Kathy Norton is a research and instruction librarian at the Dudley Knox Library. She earned her Bachelor of Arts in biology from Scripps College in Claremont, California, and a Master of Library and Information Science from San Jose State University. She enjoys helping NPS students and researchers hone their library research skills to support their scholarly work. She has a special interest in user-centered design and plain language for the Web and other media. Outside of the library, Ms. Norton enjoys biking, digging in the garden, and being in the company of her husband and two playful cats.

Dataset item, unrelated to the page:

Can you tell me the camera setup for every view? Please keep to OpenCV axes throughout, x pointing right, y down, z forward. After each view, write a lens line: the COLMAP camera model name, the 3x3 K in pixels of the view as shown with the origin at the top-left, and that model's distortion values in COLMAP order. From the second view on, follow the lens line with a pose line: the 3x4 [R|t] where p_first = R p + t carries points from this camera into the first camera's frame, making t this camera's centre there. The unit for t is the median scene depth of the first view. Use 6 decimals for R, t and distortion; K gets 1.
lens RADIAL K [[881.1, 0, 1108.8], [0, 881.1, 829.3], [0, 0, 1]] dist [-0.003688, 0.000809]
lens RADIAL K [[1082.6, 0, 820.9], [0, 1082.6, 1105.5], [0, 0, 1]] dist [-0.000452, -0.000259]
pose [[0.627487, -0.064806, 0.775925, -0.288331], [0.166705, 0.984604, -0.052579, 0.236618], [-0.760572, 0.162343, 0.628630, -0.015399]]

Lawrence G. Shattuck (Colonel, US Army, Retired) is a senior lecturer in the Operations Research Department where he serves as director of the Human Systems Integration Program. He is also the chair of the NPS Institutional Review Board. He received his B.S. in general engineering from the United States Military Academy, his M.S. in human factors psychology from Rensselaer Polytechnic Institute, and his Ph.D. in cognitive systems engineering from the Ohio State University. He has been an active researcher in the domain of military command and control for two decades. Most recently, he has served as the architect for NPS’s Human Systems Integration Certificate Program and the Distance Learning Master of Human Systems Integration Program.

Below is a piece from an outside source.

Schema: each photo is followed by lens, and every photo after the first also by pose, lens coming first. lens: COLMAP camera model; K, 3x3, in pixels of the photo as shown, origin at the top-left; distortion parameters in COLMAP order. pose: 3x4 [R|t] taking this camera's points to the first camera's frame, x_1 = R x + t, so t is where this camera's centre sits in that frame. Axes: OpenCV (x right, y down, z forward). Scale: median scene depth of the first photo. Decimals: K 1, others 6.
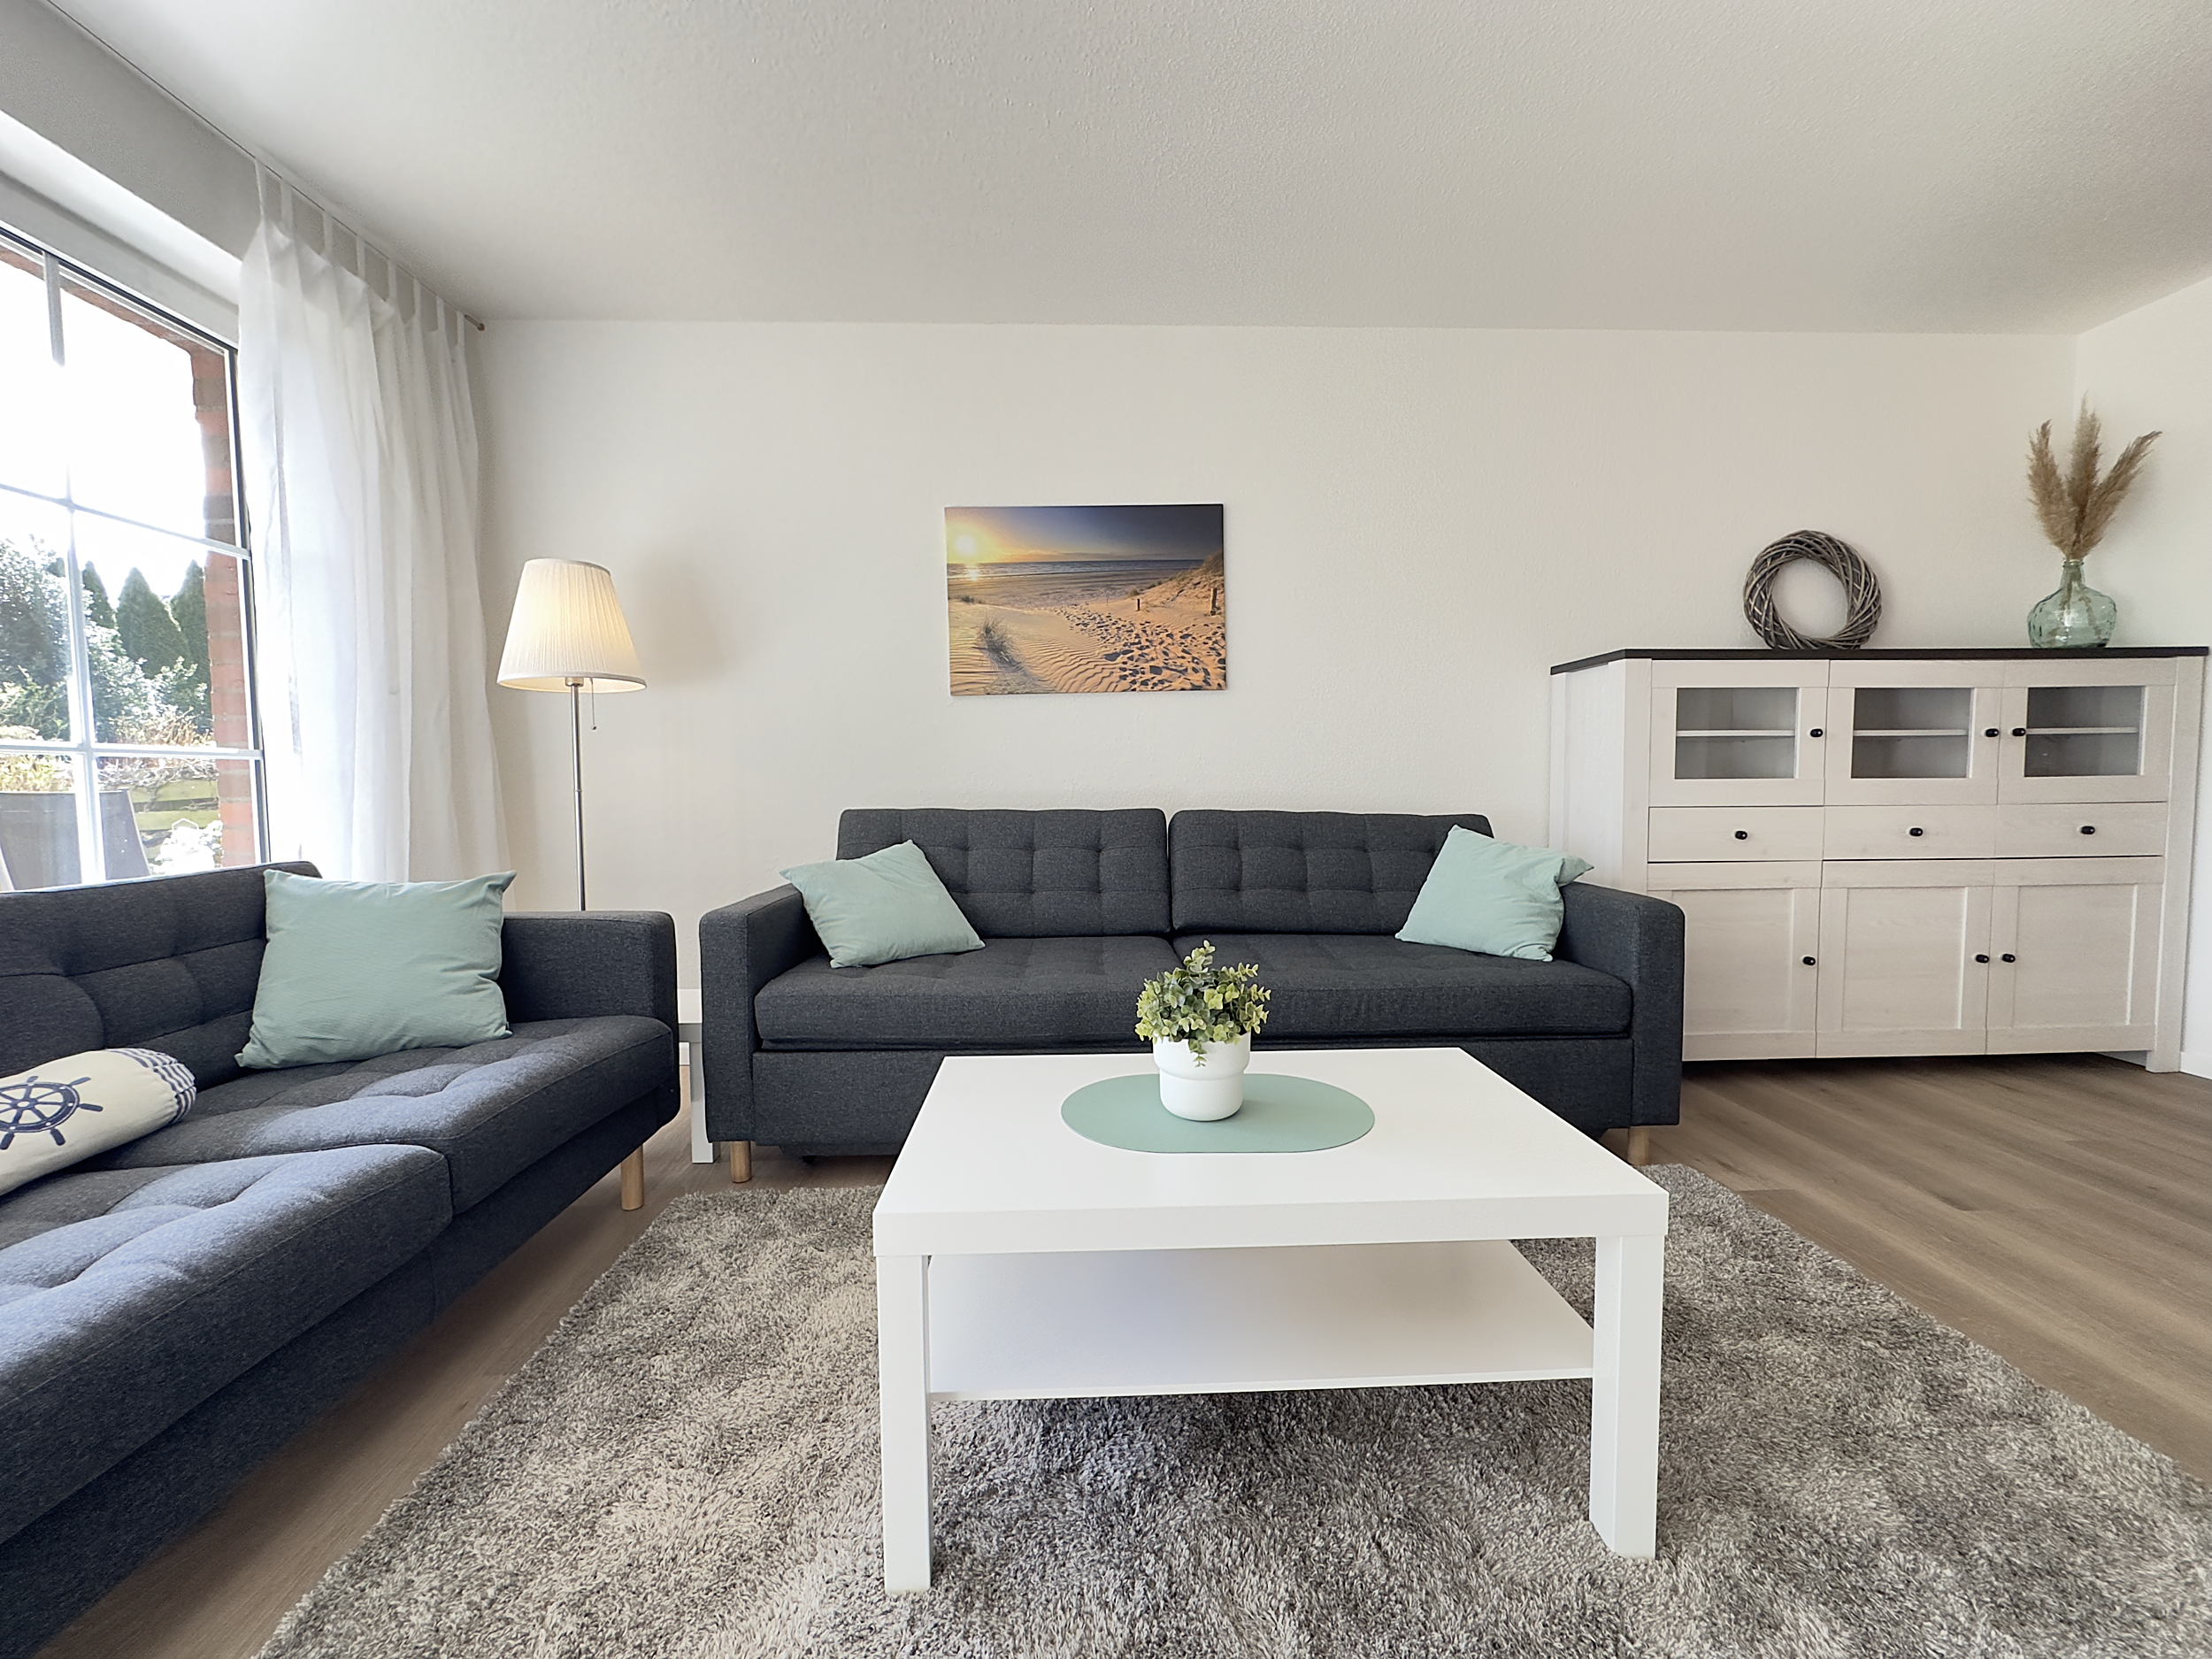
lens RADIAL K [[884.3, 0, 1100.7], [0, 884.3, 833.4], [0, 0, 1]] dist [0.000976, 0.000187]
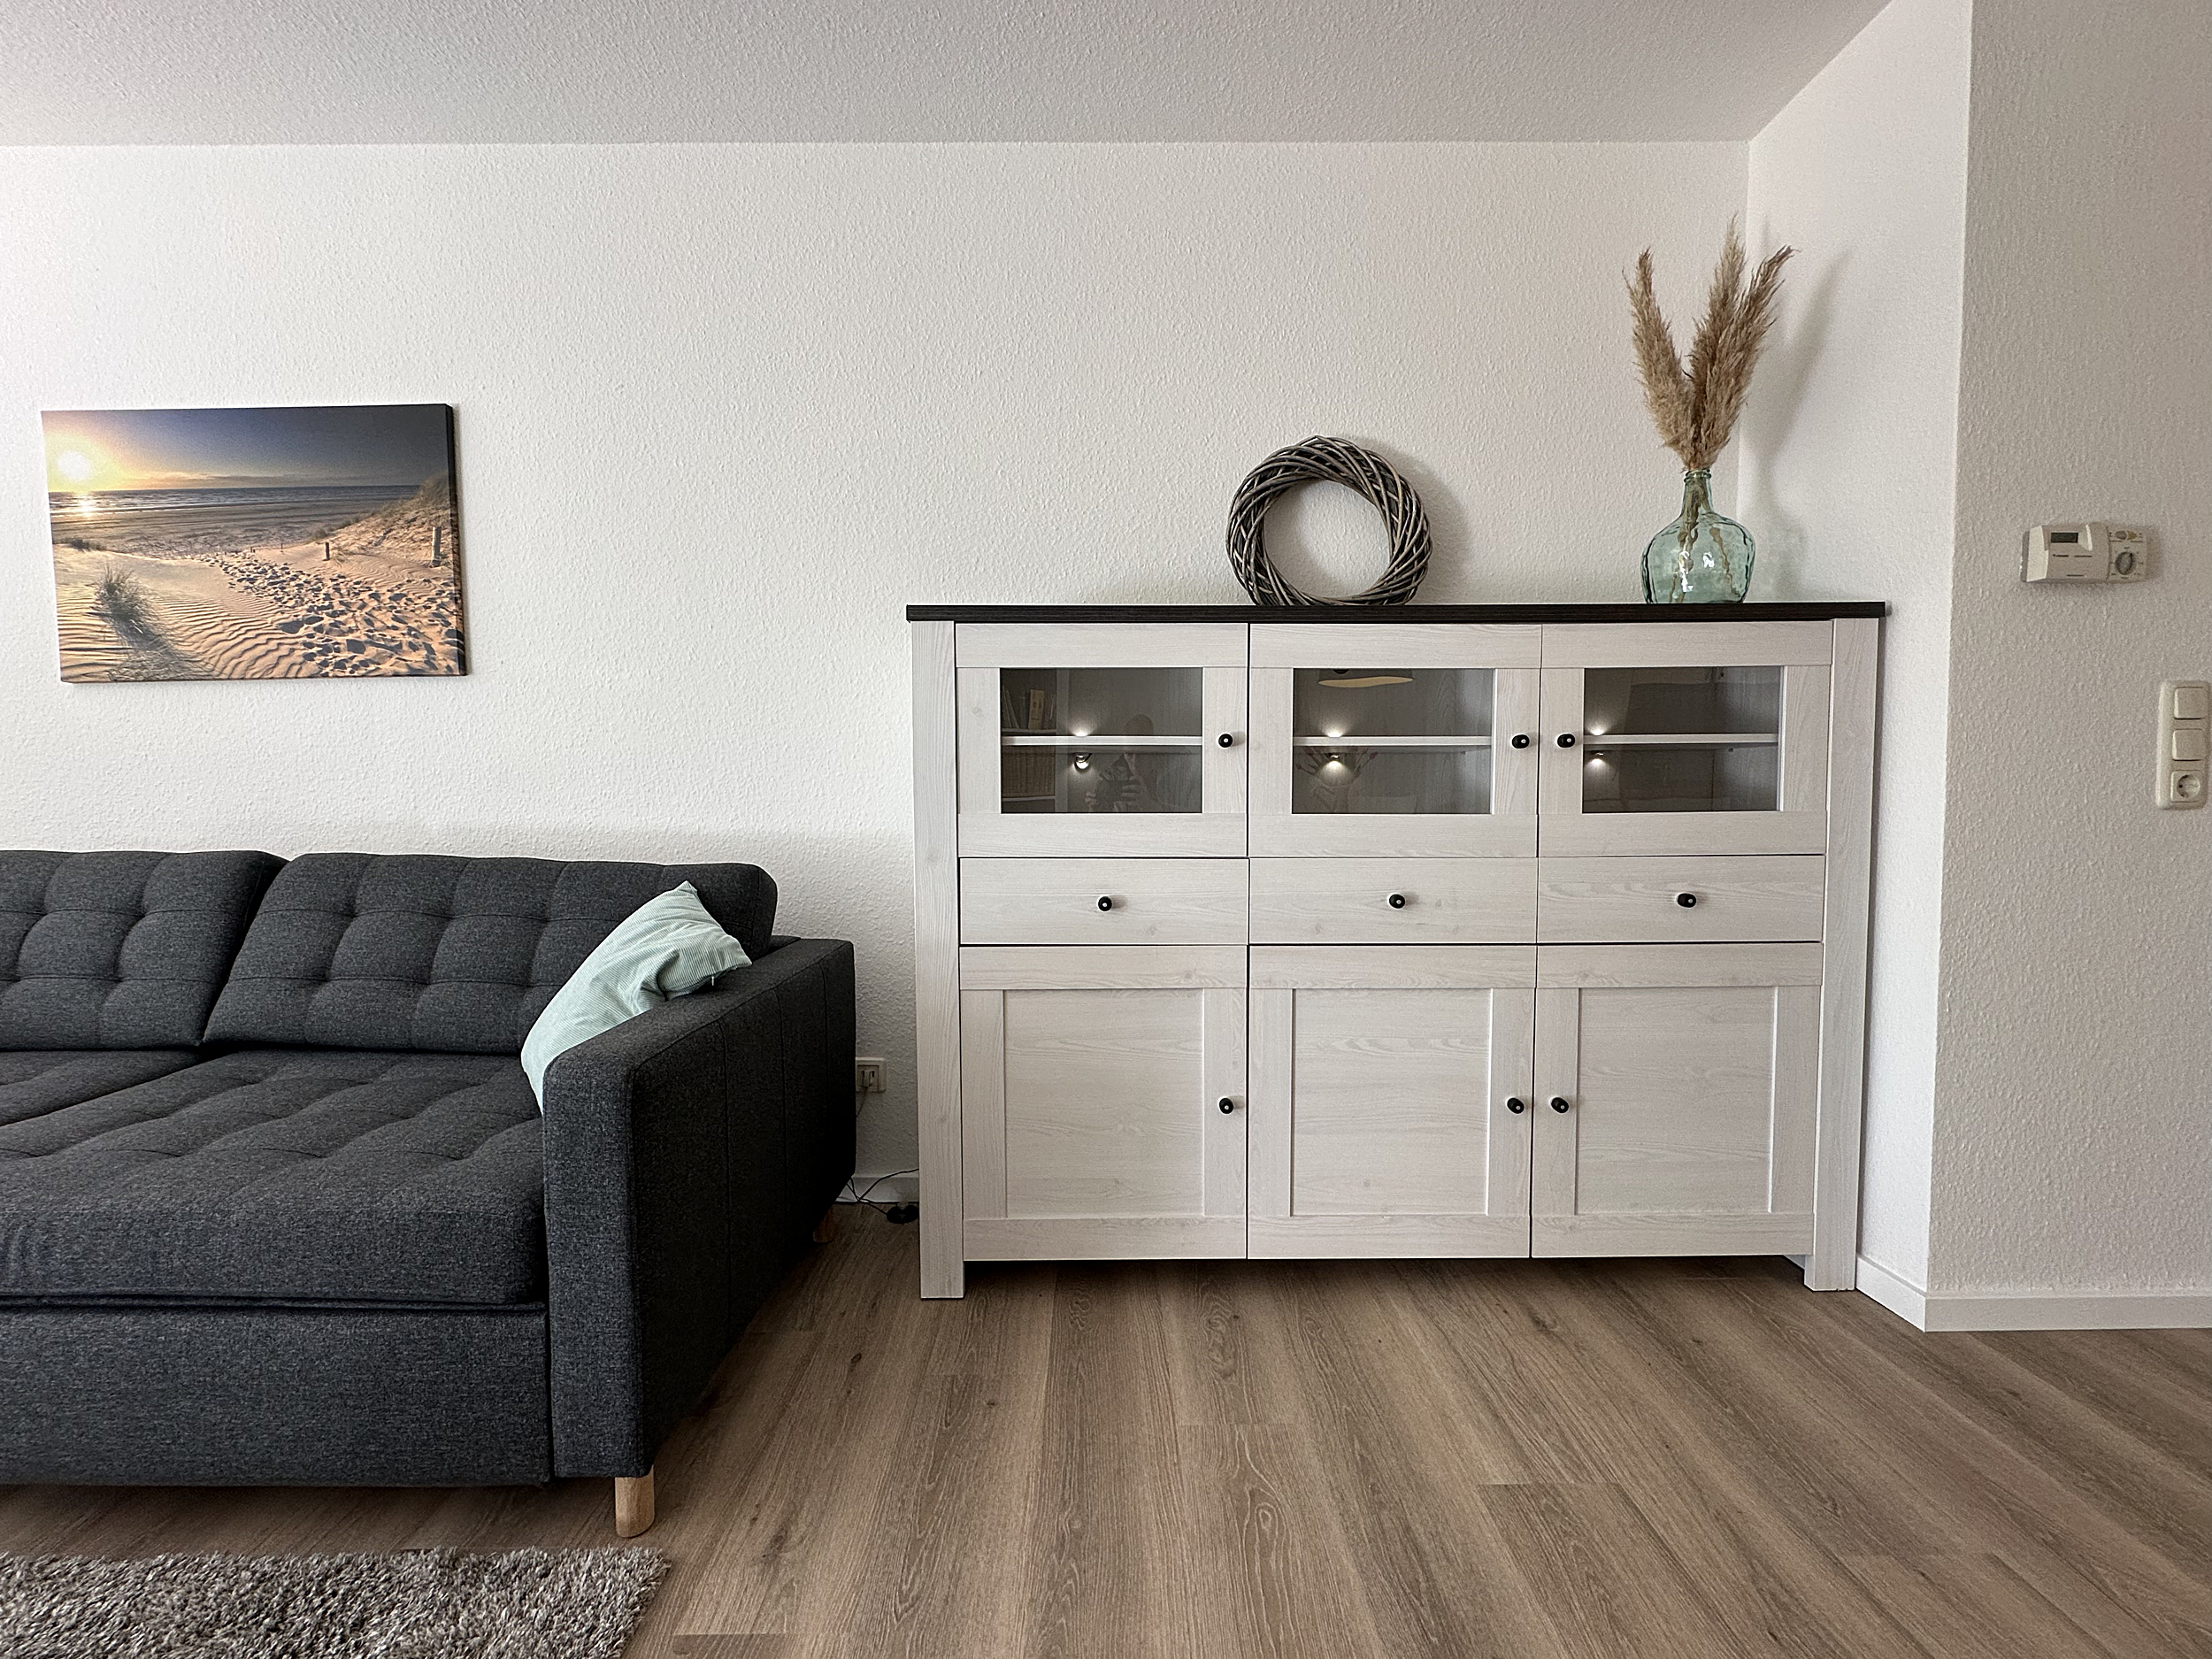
lens RADIAL K [[884.3, 0, 1106.3], [0, 884.3, 828.4], [0, 0, 1]] dist [0.000976, 0.000187]
pose [[0.999155, 0.007175, -0.040471, 0.685495], [-0.007717, 0.999883, -0.013232, -0.039418], [0.040372, 0.013534, 0.999093, 0.343839]]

Zachary Shore is associate professor of National Security Affairs at NPS and a senior fellow at the Institute of European Studies, University of California, Berkeley. Last year, he was a fellow at Stanford University's Center for Advanced Study in the Behavioral Sciences. Professor Shore earned his doctorate in modern history at Oxford, performed postdoctoral research at Harvard, and served on the Policy Planning Staff at the U.S. Department of State. He is a historian of twentieth-century international conflict and researches foreign policy decision-making. His work explores the question: Why do people shoot themselves in the foot? This conundrum has driven each of his past three books: What Hitler Knew: The Battle for Information in Nazi Foreign Policy (Oxford University Press, 2003); Breeding Bin Ladens: America, Islam, and the Future of Europe (The Johns Hopkins University Press, 2006); and Blunder: Why Smart People Make Bad Decisions (Bloomsbury, 2008). His forthcoming book, A Sense of the Enemy: The High-Stakes History of Reading Your Rival’s Mind (Oxford University Press), investigates how leaders have learned to think like their enemies. In a previous life, Shore served as a student writing instructor at the University of Pennsylvania. He now aims to help the officers at NPS hone their own writing skills.